The next set of statistics, due out in August, is unlikely to be much cheerier, judging from the drizzle I can see from the office window.
Lager has been hit much harder than ale, and I wouldn't be surprised if top brewery executives are currently in meetings wondering how they can weather-proof their products against future gloomy summers.
Whether these less-than-encouraging figures impact on full-year sales remains to be seen, but I'm sure I'm not the only one hoping for an Indian summer this year.
It's positive to note the strong sales in wine across the first half of the summer - particularly after the worries in 2006 about the market flattening. While I'm sure the rosé wine boom has helped, I can't help wondering whether mulled wine has been flying off the shelves as shoppers desperately try to warm themselves up.
Sweets leave a sour taste
We've had a couple of letters from Threshers workers over the past few weeks on whether off-licences should sell sweets for, and to, children.
We opened the question up to independent retailers in this issue's Vox Shop (page 3) and had a mixed response.
While no one would deny children's sweets a place in a convenience store or supermarket selling a range of goods, isn't it asking for trouble selling them in a specialist off-licence? There are plenty of more "grown-up" confectionery alternatives.
I'm not having a pop at Threshers - I think the issue is widespread. I would hazard a guess that children who are at home in the off-licence environment are more likely to become teenagers who are comfortable trying to buy alcohol under-age.
The off-trade has made great strides in responsible drinks retailing over the past few years, but this is one issue that needs further debate.
Overreaction is not the answer
The national media has given extensive coverage to comments made by Cheshire chief constable Peter Fahy on drinks shops, binge drinking and violence.
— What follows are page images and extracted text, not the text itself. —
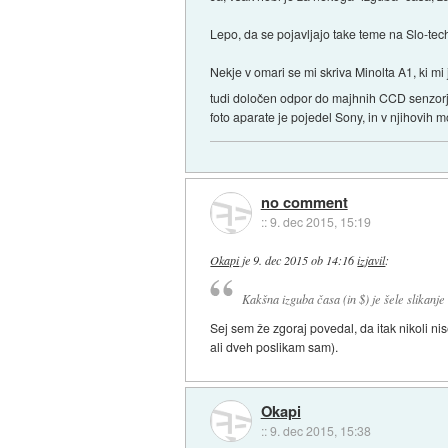
Lepo, da se pojavljajo take teme na Slo-tech
Nekje v omari se mi skriva Minolta A1, ki mi 
tudi določen odpor do majhnih CCD senzor
foto aparate je pojedel Sony, in v njihovih
no comment
::
9. dec 2015, 15:19
Okapi
je
9. dec 2015 ob 14:16
izjavil
:
Kakšna izguba časa (in $) je šele slikanje
Sej sem že zgoraj povedal, da itak nikoli ni
ali dveh poslikam sam).
Okapi
::
9. dec 2015, 15:38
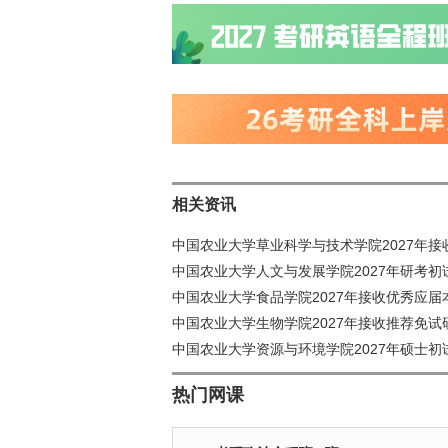
相关资讯
中国农业大学草业科学与技术学院2027年接
中国农业大学人文与发展学院2027年研考初
中国农业大学食品学院2027年接收优秀应届
中国农业大学生物学院2027年接收推荐免
中国农业大学资源与环境学院2027年硕士
热门网课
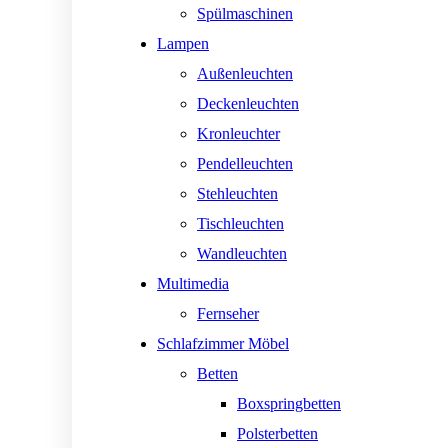
Spülmaschinen
Lampen
Außenleuchten
Deckenleuchten
Kronleuchter
Pendelleuchten
Stehleuchten
Tischleuchten
Wandleuchten
Multimedia
Fernseher
Schlafzimmer Möbel
Betten
Boxspringbetten
Polsterbetten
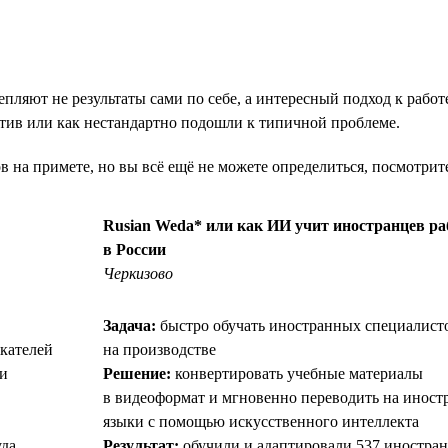
пляют не результаты сами по себе, а интересный подход к рабо
еатив или как нестандартно подошли к типичной проблеме.
ов на примете, но вы всё ещё не можете определиться, посмотри
Rusian Weda* или как ИИ учит иностранцев ра
в России
Черкизово
Задача:
быстро обучать иностранных специалист
кателей
на производстве
ми
Решение:
конвертировать учебные материалы
в видеоформат и мгновенно переводить на иност
языки с помощью искусственного интеллекта
уда
Результат:
обучили и адаптировали 537 иностра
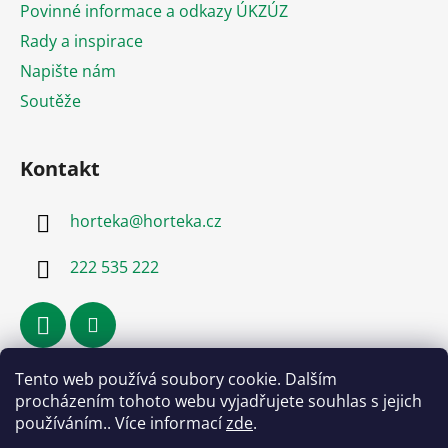
Povinné informace a odkazy ÚKZÚZ
Rady a inspirace
Napište nám
Soutěže
Kontakt
horteka
@
horteka.cz
222 535 222
Tento web používá soubory cookie. Dalším
Přijímáme online platby
procházením tohoto webu vyjadřujete souhlas s jejich
používáním.. Více informací
zde
.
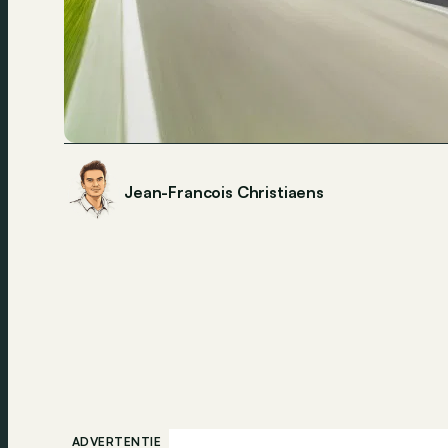
Jean-Francois Christiaens
ADVERTENTIE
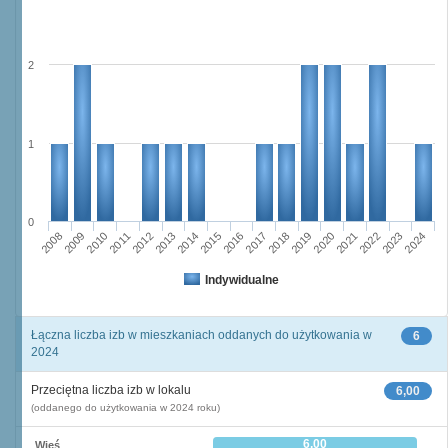
2
1
0
2011
2017
2012
2023
2018
2013
2024
2019
2008
2014
2020
2009
2015
2021
2010
2016
2022
Indywidualne
Łączna liczba izb w mieszkaniach oddanych do użytkowania w
6
2024
Przeciętna liczba izb w lokalu
6,00
(oddanego do użytkowania w 2024 roku)
6,00
Wieś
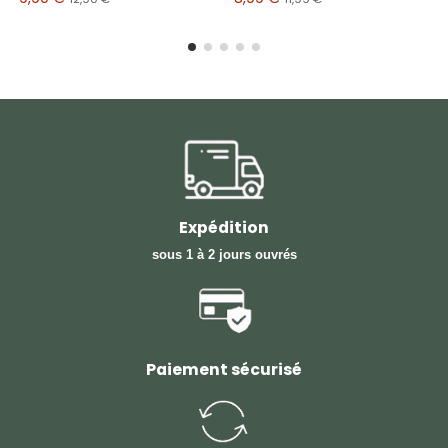
Expédition
sous 1 à 2 jours ouvrés
Paiement sécurisé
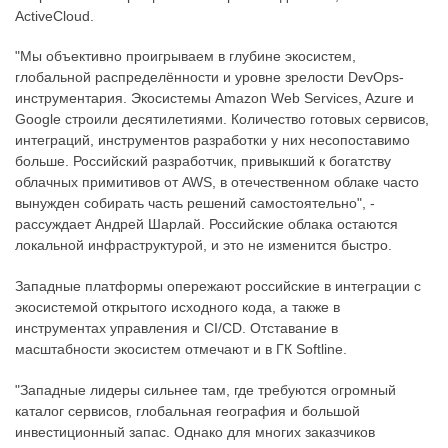
ActiveCloud.
"Мы объективно проигрываем в глубине экосистем,
глобальной распределённости и уровне зрелости DevOps-
инструментария. Экосистемы Amazon Web Services, Azure и
Google строили десятилетиями. Количество готовых сервисов,
интеграций, инструментов разработки у них несопоставимо
больше. Российский разработчик, привыкший к богатству
облачных примитивов от AWS, в отечественном облаке часто
вынужден собирать часть решений самостоятельно", -
рассуждает Андрей Шарлай. Российские облака остаются
локальной инфраструктурой, и это не изменится быстро.
Западные платформы опережают российские в интеграции с
экосистемой открытого исходного кода, а также в
инструментах управления и CI/CD. Отставание в
масштабности экосистем отмечают и в ГК Softline.
"Западные лидеры сильнее там, где требуются огромный
каталог сервисов, глобальная география и большой
инвестиционный запас. Однако для многих заказчиков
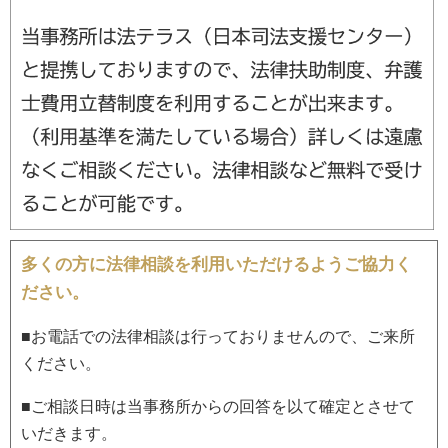
多くの方に法律相談を利用いただけるようご協力く
ださい。
■お電話での法律相談は行っておりませんので、ご来所
ください。
■ご相談日時は当事務所からの回答を以て確定とさせて
いだきます。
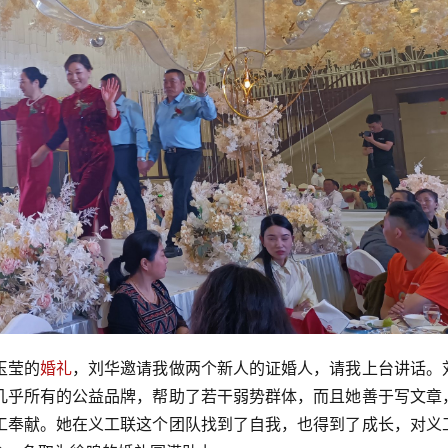
玉莹的
婚礼
，刘华邀请我做两个新人的证婚人，请我上台讲话。
几乎所有的公益品牌，帮助了若干弱势群体，而且她善于写文章
工奉献。她在义工联这个团队找到了自我，也得到了成长，对义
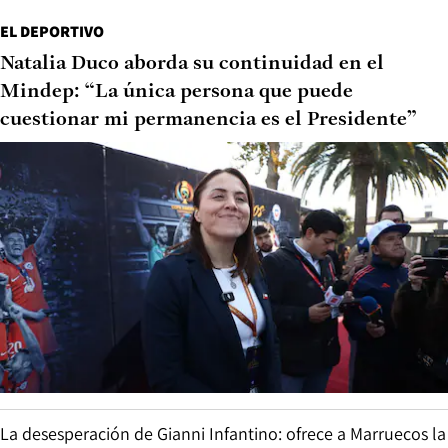
EL DEPORTIVO
Natalia Duco aborda su continuidad en el
Mindep: “La única persona que puede
cuestionar mi permanencia es el Presidente”
La desesperación de Gianni Infantino: ofrece a Marruecos la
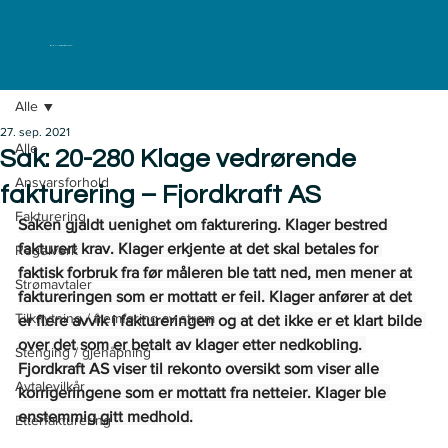
ELKLAGENEMNDA
Alle
27. sep. 2021
Alle
Sak: 20-280 Klage vedrørende
Ansvarsforhold
fakturering – Fjordkraft AS
Fakturering
Saken gjaldt uenighet om fakturering. Klager bestred 
fakturert krav. Klager erkjente at det skal betales for 
Regelverk
faktisk forbruk fra før måleren ble tatt ned, men mener at 
Strømavtaler
faktureringen som er mottatt er feil. Klager anfører at det 
Tilknytning / fremføring av strøm
er flere avvik i faktureringen og at det ikke er et klart bilde 
over det som er betalt av klager etter nedkobling. 
Stenging / gjenåpning
Fjordkraft AS viser til rekonto oversikt som viser alle 
Avtalevilkår
korrigeringene som er mottatt fra netteier. Klager ble 
enstemmig gitt medhold.
Etterfakturering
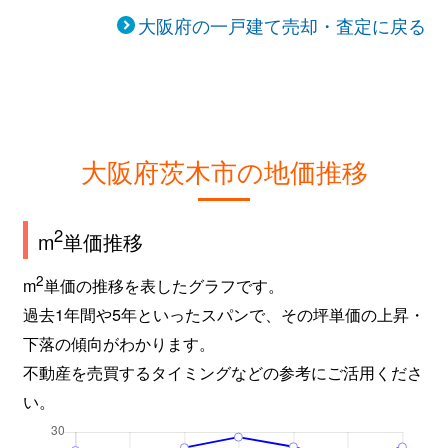
大字千提寺
600万円
茨木
徒歩2
大阪府の一戸建て売却・査定に戻る
総持寺
3,700万円
総持寺
徒歩8
総持寺
5,200万円
総持寺
徒歩6
園田町
4,300万円
茨木市
徒歩1
大阪府茨木市の地価推移
園田町
33,000万円
茨木市
徒歩1
2
m
単価推移
園田町
3,500万円
茨木市
徒歩1
2
m
単価の推移を表したグラフです。
大同町
4,000万円
茨木市
徒歩2
過去1年間や5年といったスパンで、その坪単価の上昇・
下落の傾向がわかります。
高田町
2,400万円
摂津富田
徒歩2
不動産を売買するタイミングなどの参考にご活用くださ
竹橋町
8,800万円
茨木市
徒歩4
い。
竹橋町
3,900万円
茨木市
徒歩8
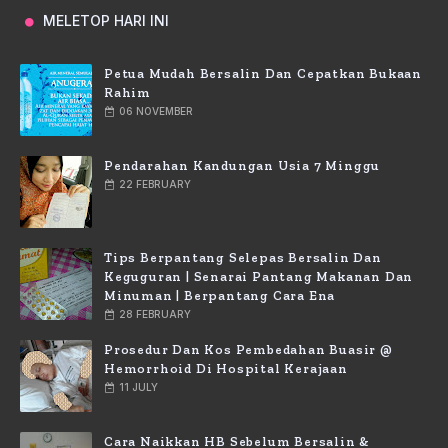
MELETOP HARI INI
Petua Mudah Bersalin Dan Cepatkan Bukaan
Rahim
06 NOVEMBER
Pendarahan Kandungan Usia 7 Minggu
22 FEBRUARY
Tips Berpantang Selepas Bersalin Dan
Keguguran | Senarai Pantang Makanan Dan
Minuman | Berpantang Cara Ena
28 FEBRUARY
Prosedur Dan Kos Pembedahan Buasir @
Hemorrhoid Di Hospital Kerajaan
11 JULY
Cara Naikkan HB Sebelum Bersalin &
Bargain Booze boss Matthew Hughes puts up an excellent defence on page 14. Alcohol has been a hot topic during "silly season" as newspapers scout around for a sniff of a story (something your favourite trade newspaper would never indulge in).
The nationals often forget to balance negative comments with the positives on an industry that is dynamic, creative and makes a significant contribution to the Treasury.